++++ TASK INPUT
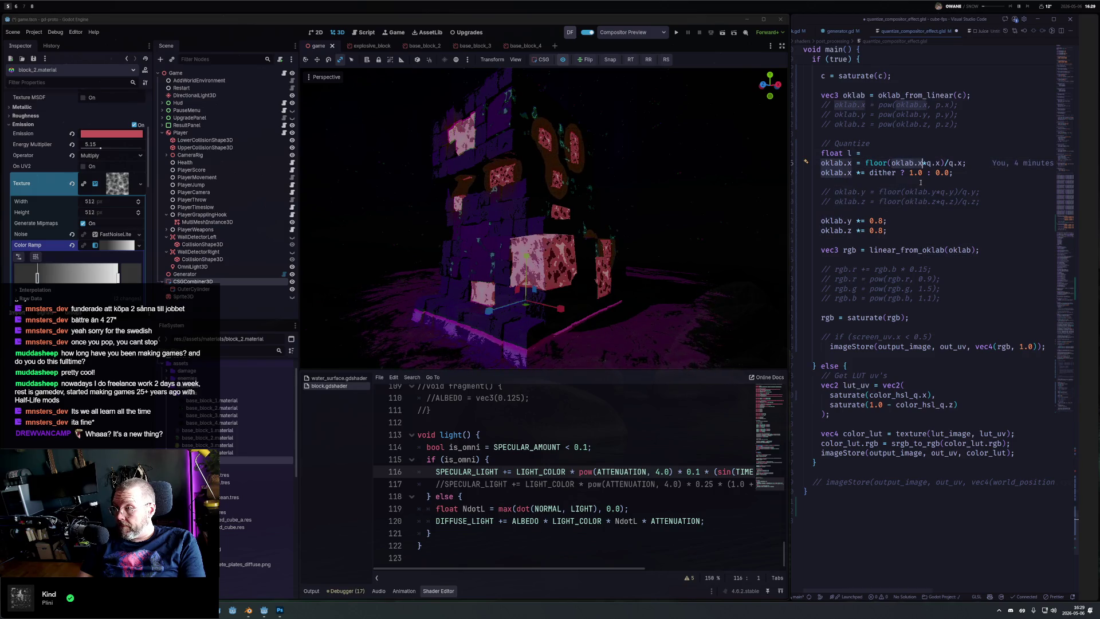
text(;)
key(Down)
key(Down)
key(Left)
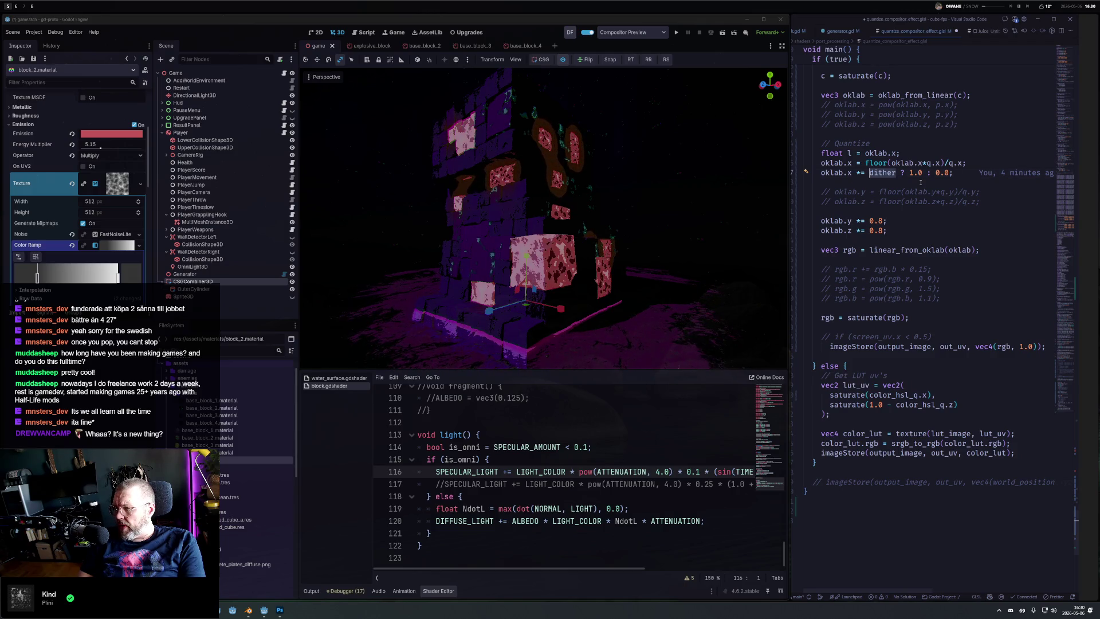
key(Up)
key(ctrl+slash)
key(ctrl+slash)
key(Down)
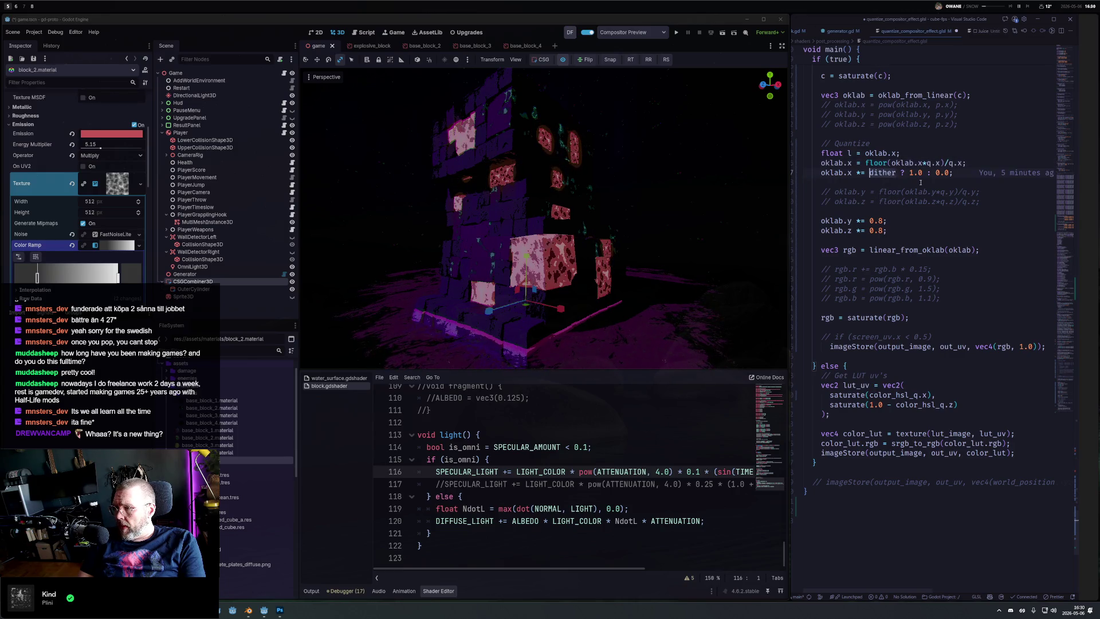
Step: Extend the dither condition with '&& l - oklab.x'
text(a)
key(BackSpace)
text(&& l -)
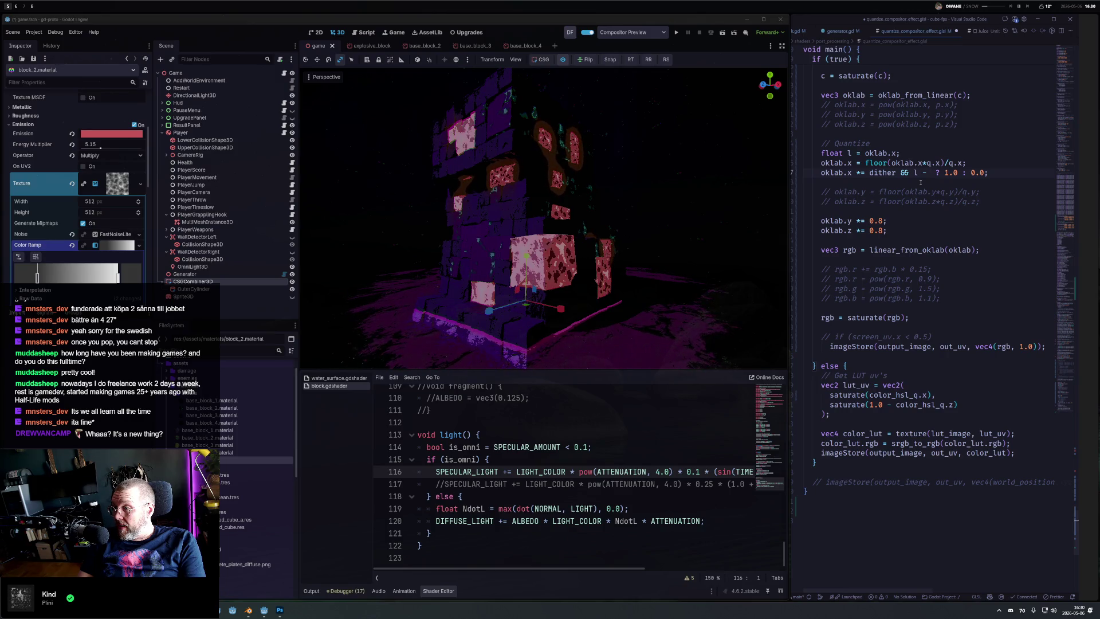
key(Left)
key(Left)
key(Left)
text(*)
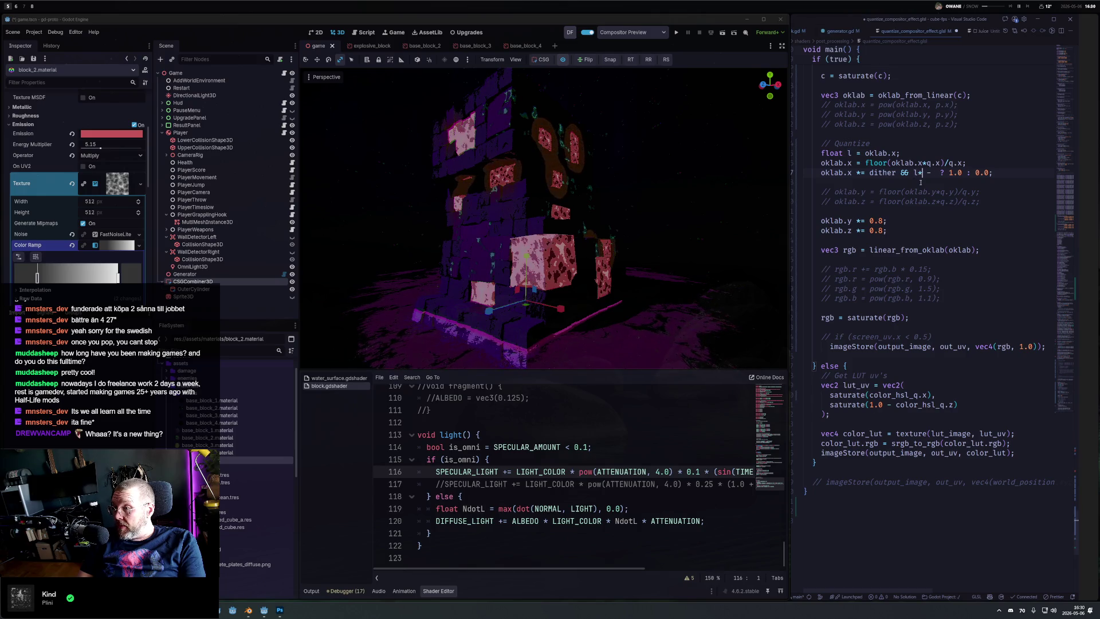
text(q.x)
key(Right)
key(Right)
text(olk)
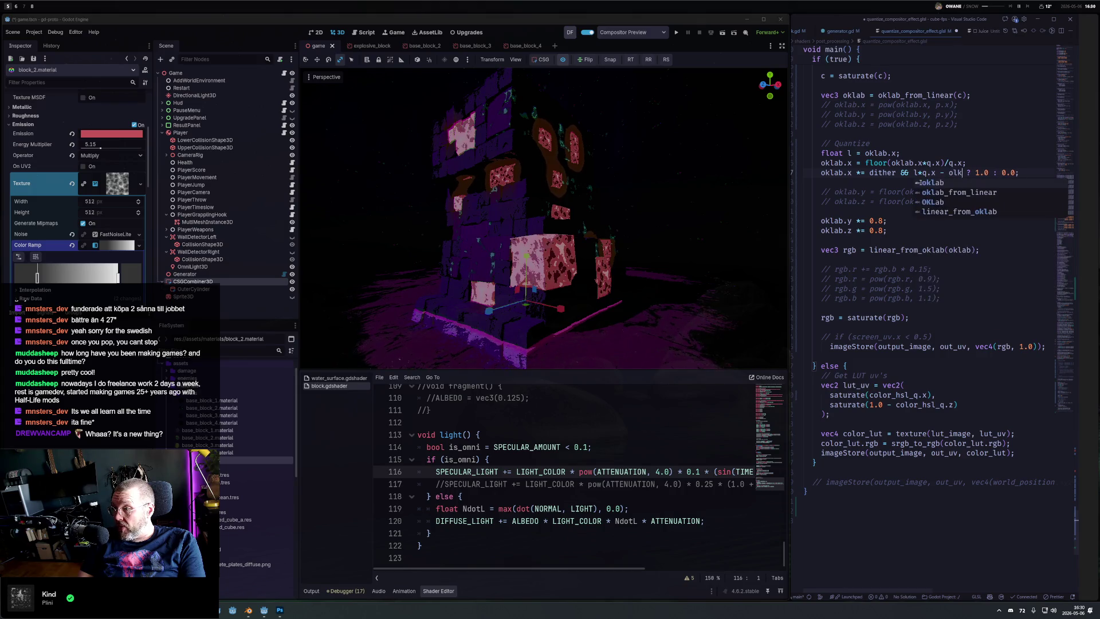
key(BackSpace)
key(BackSpace)
key(BackSpace)
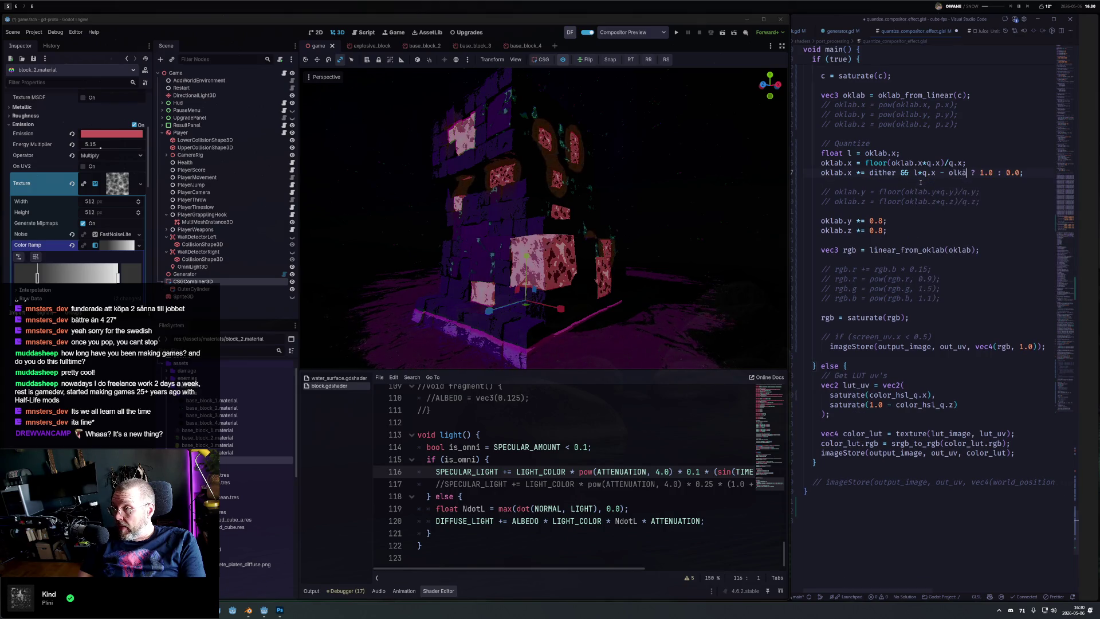
text(okla)
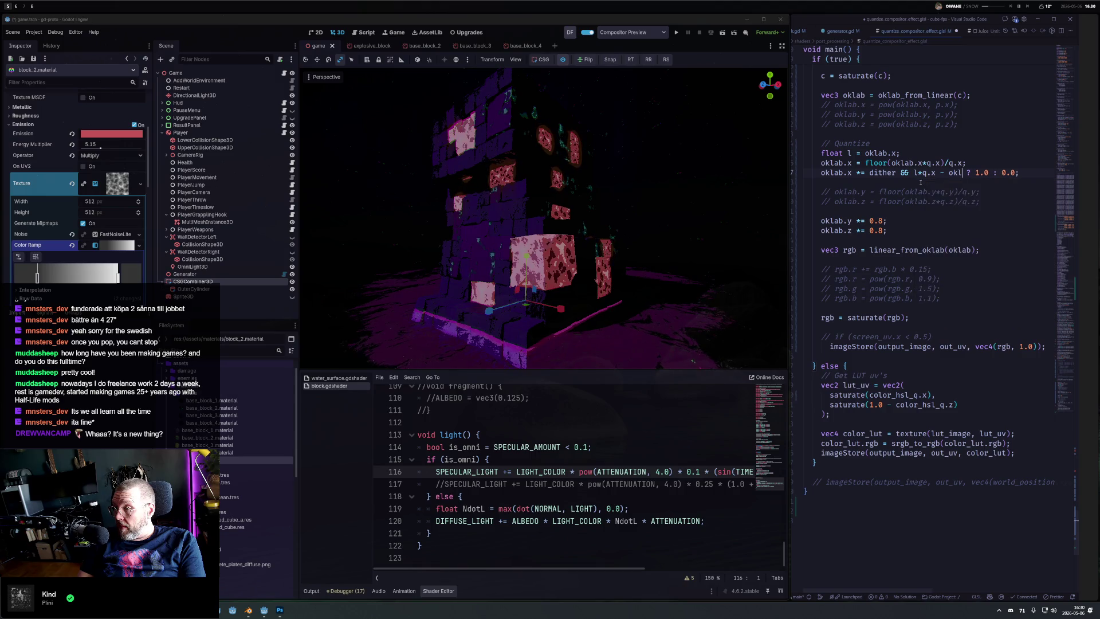
text(b.x)
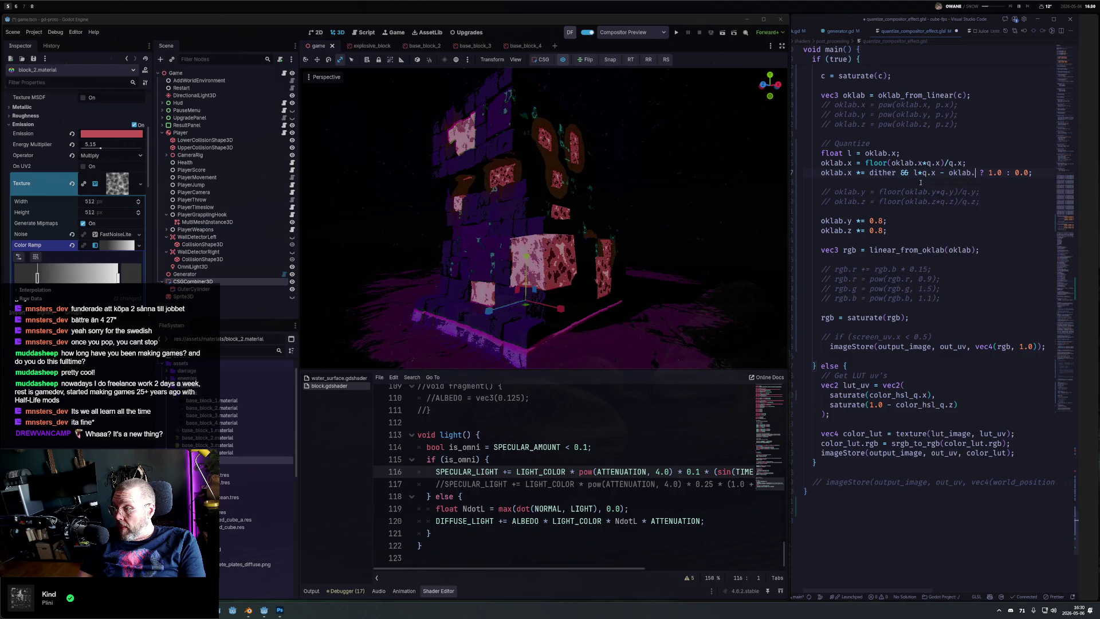
click(915, 172)
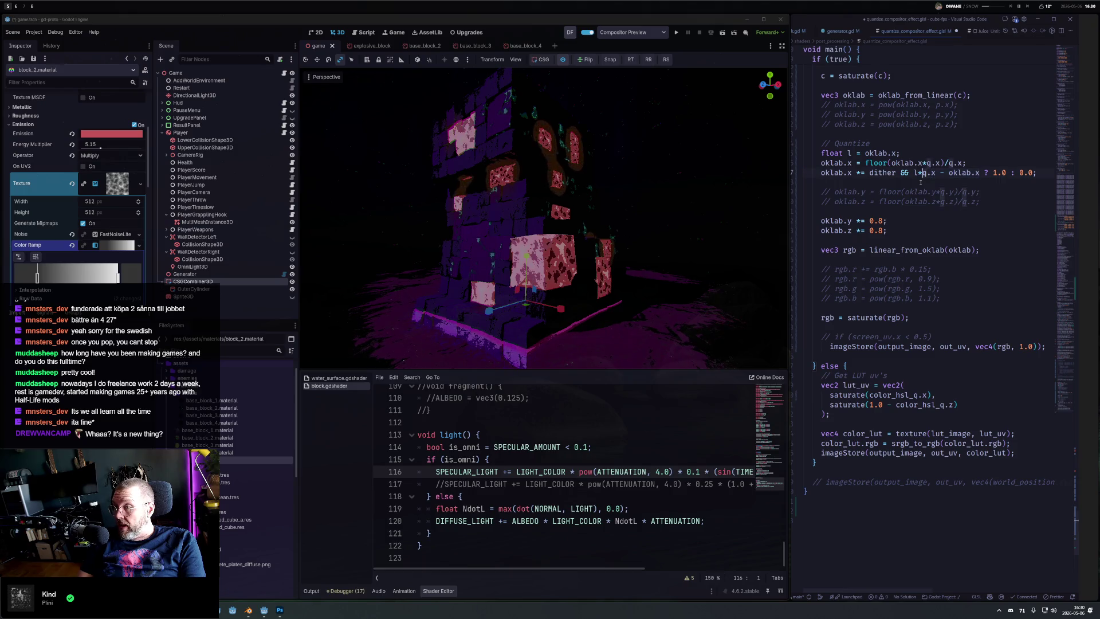
key(shift+Right)
key(shift+Right)
key(shift+Right)
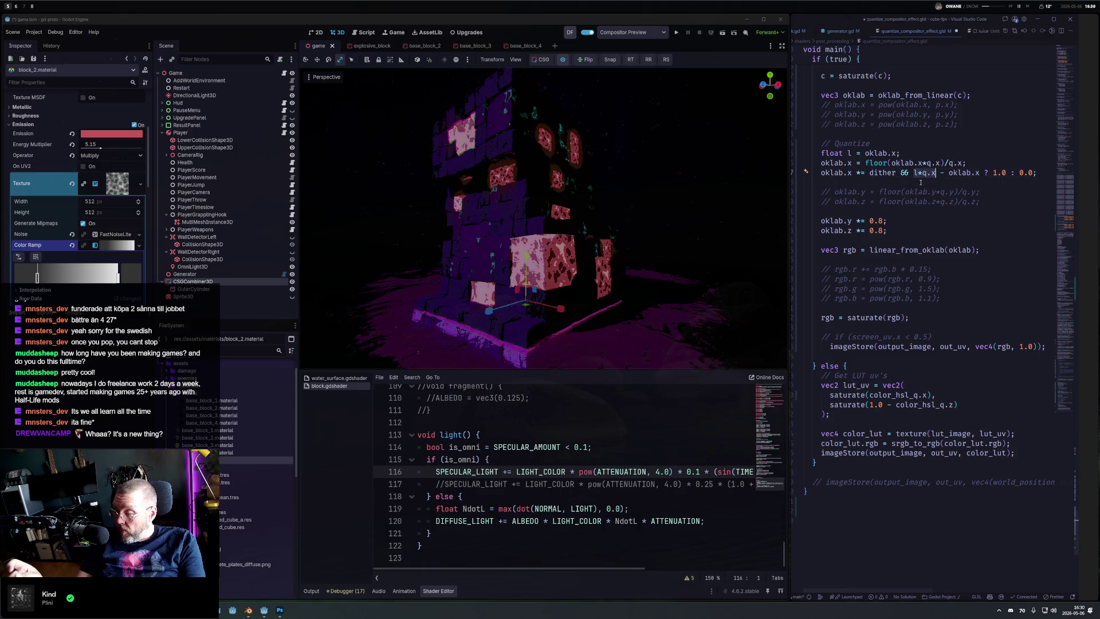
key(Right)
++++++++
#### WORK TO BE COMPLETED
Only the text of the entries above is to be given again, exactly, with the pictures left out.

#### TASK ANSWER
text(;)
key(Down)
key(Down)
key(Left)
key(Up)
key(ctrl+slash)
key(ctrl+slash)
key(Down)
Step: Extend the dither condition with '&& l - oklab.x'
text(a)
key(BackSpace)
text(&& l -)
key(Left)
key(Left)
key(Left)
text(*)
text(q.x)
key(Right)
key(Right)
text(olk)
key(BackSpace)
key(BackSpace)
key(BackSpace)
text(okla)
text(b.x)
click(915, 172)
key(shift+Right)
key(shift+Right)
key(shift+Right)
key(Right)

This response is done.